Copy word for word everything in the data from the very beginning down to the line containing "下周前瞻：生态环境法典施行；巴西总统", including that line itself.

- **Data extract**:
*** Block opens ***

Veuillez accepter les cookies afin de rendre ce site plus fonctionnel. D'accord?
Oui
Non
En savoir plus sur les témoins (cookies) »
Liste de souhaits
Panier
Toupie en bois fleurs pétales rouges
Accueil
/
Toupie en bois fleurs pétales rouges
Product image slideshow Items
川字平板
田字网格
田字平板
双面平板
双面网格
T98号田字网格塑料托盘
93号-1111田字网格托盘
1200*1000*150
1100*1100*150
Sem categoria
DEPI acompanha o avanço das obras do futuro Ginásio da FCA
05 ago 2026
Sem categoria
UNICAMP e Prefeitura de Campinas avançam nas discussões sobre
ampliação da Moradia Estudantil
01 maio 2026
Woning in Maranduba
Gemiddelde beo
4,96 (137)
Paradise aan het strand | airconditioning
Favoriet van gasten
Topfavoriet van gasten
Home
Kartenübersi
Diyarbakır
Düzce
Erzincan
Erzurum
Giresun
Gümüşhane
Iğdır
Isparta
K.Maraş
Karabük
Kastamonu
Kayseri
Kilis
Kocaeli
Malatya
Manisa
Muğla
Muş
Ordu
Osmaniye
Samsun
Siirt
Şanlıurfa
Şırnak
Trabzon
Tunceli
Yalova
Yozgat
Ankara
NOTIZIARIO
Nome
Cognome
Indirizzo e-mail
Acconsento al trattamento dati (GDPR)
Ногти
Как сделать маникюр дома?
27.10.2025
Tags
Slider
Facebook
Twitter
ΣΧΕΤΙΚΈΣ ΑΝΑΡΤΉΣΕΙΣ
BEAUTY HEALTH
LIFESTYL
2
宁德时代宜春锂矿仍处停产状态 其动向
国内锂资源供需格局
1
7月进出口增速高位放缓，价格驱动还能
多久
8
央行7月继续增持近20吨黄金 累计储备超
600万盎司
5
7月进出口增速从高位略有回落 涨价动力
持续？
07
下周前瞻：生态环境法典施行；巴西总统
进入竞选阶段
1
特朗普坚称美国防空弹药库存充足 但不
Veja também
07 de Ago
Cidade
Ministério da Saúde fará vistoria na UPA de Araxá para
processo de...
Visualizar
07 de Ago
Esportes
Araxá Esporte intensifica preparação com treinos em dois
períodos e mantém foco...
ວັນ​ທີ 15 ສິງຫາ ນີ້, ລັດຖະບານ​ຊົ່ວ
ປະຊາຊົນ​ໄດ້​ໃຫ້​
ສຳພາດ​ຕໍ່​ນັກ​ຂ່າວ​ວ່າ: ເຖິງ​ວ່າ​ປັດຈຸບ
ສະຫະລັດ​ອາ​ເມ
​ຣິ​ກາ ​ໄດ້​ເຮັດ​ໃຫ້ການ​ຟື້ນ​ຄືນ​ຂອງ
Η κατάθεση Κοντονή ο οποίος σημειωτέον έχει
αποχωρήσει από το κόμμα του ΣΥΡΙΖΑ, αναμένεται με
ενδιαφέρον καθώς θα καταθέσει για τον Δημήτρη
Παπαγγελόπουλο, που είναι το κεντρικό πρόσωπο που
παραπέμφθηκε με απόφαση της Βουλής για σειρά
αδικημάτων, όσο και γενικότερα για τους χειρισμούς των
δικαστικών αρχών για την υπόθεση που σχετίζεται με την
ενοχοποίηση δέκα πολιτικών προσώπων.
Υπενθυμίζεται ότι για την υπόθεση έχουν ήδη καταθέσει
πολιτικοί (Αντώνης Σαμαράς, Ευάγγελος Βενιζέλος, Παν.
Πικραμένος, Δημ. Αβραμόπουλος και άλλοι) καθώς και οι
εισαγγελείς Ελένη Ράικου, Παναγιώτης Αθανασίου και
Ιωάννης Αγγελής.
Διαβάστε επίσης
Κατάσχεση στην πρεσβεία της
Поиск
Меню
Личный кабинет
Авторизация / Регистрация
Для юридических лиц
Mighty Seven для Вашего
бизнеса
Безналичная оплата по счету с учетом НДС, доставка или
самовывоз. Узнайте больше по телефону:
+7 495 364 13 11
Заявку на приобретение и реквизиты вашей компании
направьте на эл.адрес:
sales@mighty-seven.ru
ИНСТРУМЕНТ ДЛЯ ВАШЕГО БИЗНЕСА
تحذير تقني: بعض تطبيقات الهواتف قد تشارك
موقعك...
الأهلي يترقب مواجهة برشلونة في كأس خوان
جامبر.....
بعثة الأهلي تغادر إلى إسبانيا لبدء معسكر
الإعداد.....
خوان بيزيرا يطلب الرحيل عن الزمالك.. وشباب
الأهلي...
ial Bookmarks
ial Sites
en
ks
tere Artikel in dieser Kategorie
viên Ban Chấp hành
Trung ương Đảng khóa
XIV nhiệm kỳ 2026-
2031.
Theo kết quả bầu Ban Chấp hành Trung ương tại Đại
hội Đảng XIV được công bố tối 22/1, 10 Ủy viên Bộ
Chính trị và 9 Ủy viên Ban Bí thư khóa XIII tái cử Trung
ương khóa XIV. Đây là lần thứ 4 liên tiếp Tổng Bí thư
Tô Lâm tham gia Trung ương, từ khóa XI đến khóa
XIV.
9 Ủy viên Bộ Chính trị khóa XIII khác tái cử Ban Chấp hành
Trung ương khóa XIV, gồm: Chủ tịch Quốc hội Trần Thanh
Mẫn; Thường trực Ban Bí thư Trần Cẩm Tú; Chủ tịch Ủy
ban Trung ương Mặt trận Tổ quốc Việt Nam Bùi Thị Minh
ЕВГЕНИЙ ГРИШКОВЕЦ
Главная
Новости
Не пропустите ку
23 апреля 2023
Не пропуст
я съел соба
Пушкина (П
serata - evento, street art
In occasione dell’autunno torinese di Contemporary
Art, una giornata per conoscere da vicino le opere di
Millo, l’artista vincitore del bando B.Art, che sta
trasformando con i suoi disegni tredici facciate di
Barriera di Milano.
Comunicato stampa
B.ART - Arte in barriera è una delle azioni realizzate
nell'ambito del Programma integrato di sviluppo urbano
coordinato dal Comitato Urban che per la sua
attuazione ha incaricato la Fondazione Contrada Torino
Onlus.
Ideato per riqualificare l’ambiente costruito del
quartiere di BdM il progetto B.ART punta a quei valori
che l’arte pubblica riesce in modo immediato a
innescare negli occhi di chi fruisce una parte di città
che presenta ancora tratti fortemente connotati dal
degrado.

*** Block closes ***

- **Solution to this exercise**:
Veuillez accepter les cookies afin de rendre ce site plus fonctionnel. D'accord?
Oui
Non
En savoir plus sur les témoins (cookies) »
Liste de souhaits
Panier
Toupie en bois fleurs pétales rouges
Accueil
/
Toupie en bois fleurs pétales rouges
Product image slideshow Items
川字平板
田字网格
田字平板
双面平板
双面网格
T98号田字网格塑料托盘
93号-1111田字网格托盘
1200*1000*150
1100*1100*150
Sem categoria
DEPI acompanha o avanço das obras do futuro Ginásio da FCA
05 ago 2026
Sem categoria
UNICAMP e Prefeitura de Campinas avançam nas discussões sobre
ampliação da Moradia Estudantil
01 maio 2026
Woning in Maranduba
Gemiddelde beo
4,96 (137)
Paradise aan het strand | airconditioning
Favoriet van gasten
Topfavoriet van gasten
Home
Kartenübersi
Diyarbakır
Düzce
Erzincan
Erzurum
Giresun
Gümüşhane
Iğdır
Isparta
K.Maraş
Karabük
Kastamonu
Kayseri
Kilis
Kocaeli
Malatya
Manisa
Muğla
Muş
Ordu
Osmaniye
Samsun
Siirt
Şanlıurfa
Şırnak
Trabzon
Tunceli
Yalova
Yozgat
Ankara
NOTIZIARIO
Nome
Cognome
Indirizzo e-mail
Acconsento al trattamento dati (GDPR)
Ногти
Как сделать маникюр дома?
27.10.2025
Tags
Slider
Facebook
Twitter
ΣΧΕΤΙΚΈΣ ΑΝΑΡΤΉΣΕΙΣ
BEAUTY HEALTH
LIFESTYL
2
宁德时代宜春锂矿仍处停产状态 其动向
国内锂资源供需格局
1
7月进出口增速高位放缓，价格驱动还能
多久
8
央行7月继续增持近20吨黄金 累计储备超
600万盎司
5
7月进出口增速从高位略有回落 涨价动力
持续？
07
下周前瞻：生态环境法典施行；巴西总统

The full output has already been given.